I am fairly confident that the actual debt ratio will not resemble the CBO projection. Instead, if their estimates about the fiscal settings are roughly correct, what would certainly happen is that nominal GDP growth would overshoot the CBO projections. This would either be greater real GDP growth (yay!) or higher inflation (boo!).
In other words, we are back to the inflation limit on deficits, as per Functional Finance (link to primer). What Gerard is diagnosing as a debt problem I would diagnose as a potential inflation problem.
If policy making in the United States were half-way rational, we would ask ourselves a very simple question: does it make sense to tighten fiscal policy now in response to a future inflation problem (with an unknown horizon)? If you believe in the Fiscal Theory of the Price Level, you would agree with that sentiment. For the rest of us, the answer is: no.
Unfortunately, policy making in the United States is hardly rational (which I will return to after a slight detour).
Why Not to Extrapolate Present Trends Too Far ForwardFrom the perspective of MMT, policymakers do not control the level of debt: they only set spending parameters and tax rates. The level of debt is not under direct control. (If you want to sound like an economist, you can say that "the debt level is endogenous, not exogenous.")
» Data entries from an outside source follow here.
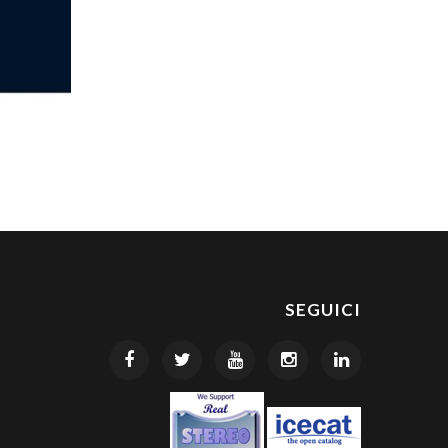
SEGUICI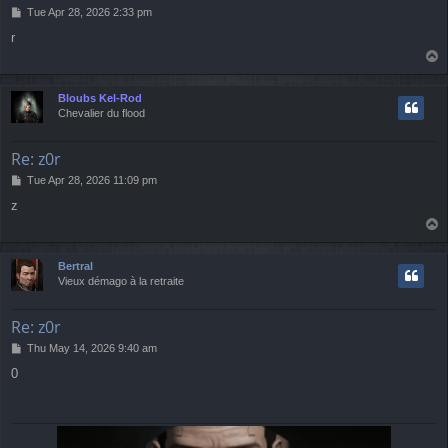
P
Tue Apr 28, 2026 2:33 pm
o
r
s
T
t
o
p
Bloubs Kel-Rod
Chevalier du flood
Re: z0r
P
Tue Apr 28, 2026 11:09 pm
o
z
s
T
t
o
p
Bertral
Vieux démago à la retraite
Re: z0r
P
Thu May 14, 2026 9:40 am
o
0
s
t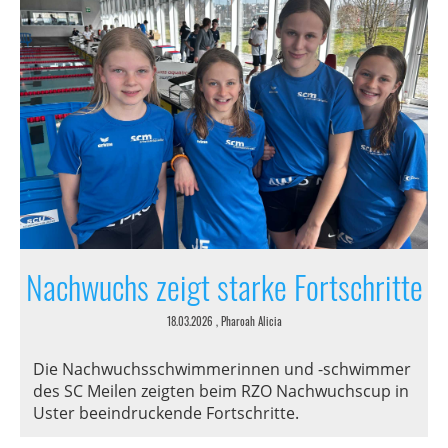
Nachwuchs zeigt starke Fortschritte
18.03.2026
, Pharoah Alicia
Die Nachwuchsschwimmerinnen und -schwimmer
des SC Meilen zeigten beim RZO Nachwuchscup in
Uster beeindruckende Fortschritte.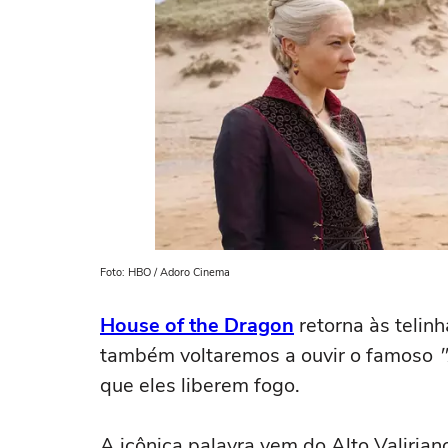
Foto: HBO / Adoro Cinema
House of the Dragon
retorna às telin
também voltaremos a ouvir o famoso
"
que eles liberem fogo.
A icônica palavra vem do Alto Valiriano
The current rise in the debt-to-GDP ratio reflected a number of structural forces in the "non-Federal Government sector."
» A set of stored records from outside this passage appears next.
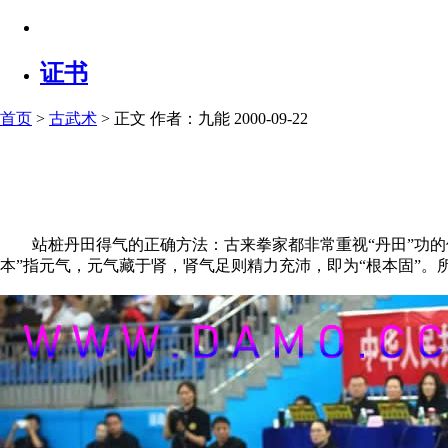
证书
首页
>
古武术
> 正文
作者：九能 2000-09-22
站桩丹田得气的正确方法：古来拳家都非常重视“丹田”功的修炼
本”指元气，元气藏于肾，肾气足则精力充沛，即为“根本固”。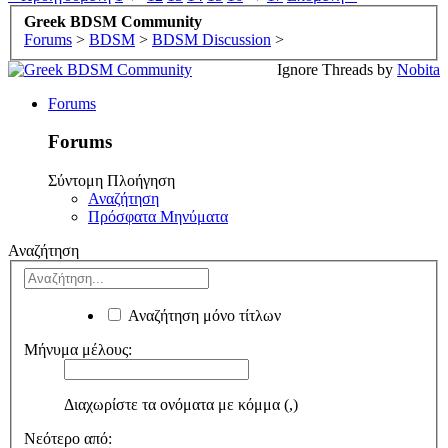
Greek BDSM Community
Forums
>
BDSM
>
BDSM Discussion
>
Ignore Threads by
Nobita
Forums
Forums
Σύντομη Πλοήγηση
Αναζήτηση
Πρόσφατα Μηνύματα
Αναζήτηση
Αναζήτηση μόνο τίτλων
Μήνυμα μέλους:
Διαχωρίστε τα ονόματα με κόμμα (,)
Νεότερο από: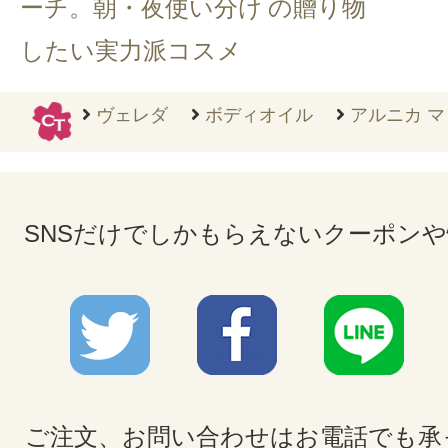
ーチ。朝・夜使い分け
の贈り物
したい実力派コスメ
ヴェレダ
ボディオイル
アルニカ マ
SNSだけでしかもらえないクーポン
ご注文、お問い合わせはお電話でも承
- There has been a negative correlation between nominal GDP growth and the debt-to-GDP ratio. (This article discusses the relationship between bond yields and the debt-to-GDP ratio; bond yields tracked nominal GDP growth over that period.) Whether or not that correlation will always holds (or was just the result of other common factors), nominal GDP growth appears to have little room to fall going forward.
- Foreign central backs (mainly in Asia) have been snarfing up Treasury securities as part of their trade policies. Meanwhile, the policy framework pushed the private sector to amass large pension fund assets (to "fund" the transition of the Baby Boom to retirement). Financial assets being taken out of the circular flow of the economy result in a demand deficiency, which is counter-balanced by greater fiscal deficits as a result of the automatic stabilisers of the welfare state.
In other words, the Federal Government debt-to-GDP did not rise to its current level by budgetary decisions; it was the result of "private sector" (lumping mercantilist foreigners in the "private sector") responses to non-budgetary policy decisions. Those structural factors may have run their course.
Sigh, Back to Political EconomyAs I argued in Understanding Government Finance, the default risk for floating-currency sovereigns (like the United States) is political (although sufficient incompetence could do the job). Either the country ceases to exist (revolution or losing a war), or lawmakers decide to repudiate the debt. There are no "unsustainable debt ratios" to point to.
What makes a debt load politically unsustainable? That depends. During the Depression, the Canadian Federal Government was perfectly content to let the people on the prairies starve, rather than risk the sanctity of the budget balance. A few weeks later, when Canada joined into World War II, the same government was happy to overpay for first class passage to England for the previously starving persons who enlisted in the army. (I owe that historical insight to Pierre Berton.)
According to the Freedom Caucus (a faction within the Republican Party), practically any level of Federal debt is unacceptable. Therefore, we may be able to gear up for yet another fight over the debt ceiling over the coming months. The Freedom Caucus believes that by not raising the debt ceiling, the Federal Government can avoid default; rather it would be operating under a hard balanced budget constraint. (The legal opinions I have seen disagree with the Freedom Caucus' view. From a practical standpoint, I see no way the Treasury can prioritise payments the way the Freedom Caucus wishes without exposing the President to the charge that he is ignoring Congress' legislation.)
In any event, looking to economic theory to find a solution to irreconcilable political differences is not going to work. I doubt that there is a magical level of debt which will satisfy both the Freedom Caucus as well as the Democrats. In other words, to the extent that "fiscal capacity" is a political concept, we are unable to come up with a quantitative definition for it.